Everyone knows the value of internships and foreign study in fact, this flexibility is part of the reason why many came here in the first place. Yet we may have gotten more than we bargained for. There is an increasing realization here that something must be done to the academic calendar, for the cost of disintegration is too high. Too much of the good Dartmouth has to offer, be it in courses, sports, or even in developing life-long friendships, can get passed by in the rush and frequency of educational maintenance. I feel cheated in my time here, but not . because I know of a better school; only that I have a gut feeling that my time here was altogether too much pressured by the demands of coming and going every ten weeks.

I hope a new Dartmouth Plan will come, into being soon. The Penner plan, the one that calls for an academic year of three tenweek terms, is only half the battle, for it is the brevity of a ten-week term that fosters incoherence and isolation. A solution more along the lines of the Wright Report, which called for three twelve-week terms per year, is preferable; in order to relieve the loneliness and fragmentation on a systemic level.
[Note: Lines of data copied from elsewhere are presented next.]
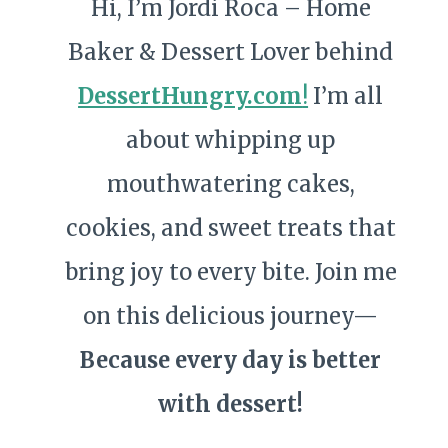
Hi, I’m Jordi Roca – Home
Baker & Dessert Lover behind
DessertHungry.com
!
I’m all
about whipping up
mouthwatering cakes,
cookies, and sweet treats that
bring joy to every bite. Join me
on this delicious journey—
Because every day is better
with dessert!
In the end, I expect that the debate over the Dartmouth Plan will continue long after my departure. And that means that future Dartmouth students will be forced to suffer through or become part of the many totalitarian groups that require personal acquiesence and group distinctiveness at all costs. But maybe someday improvements will be made, and some future class may look forward to graduation day together, rather than individually.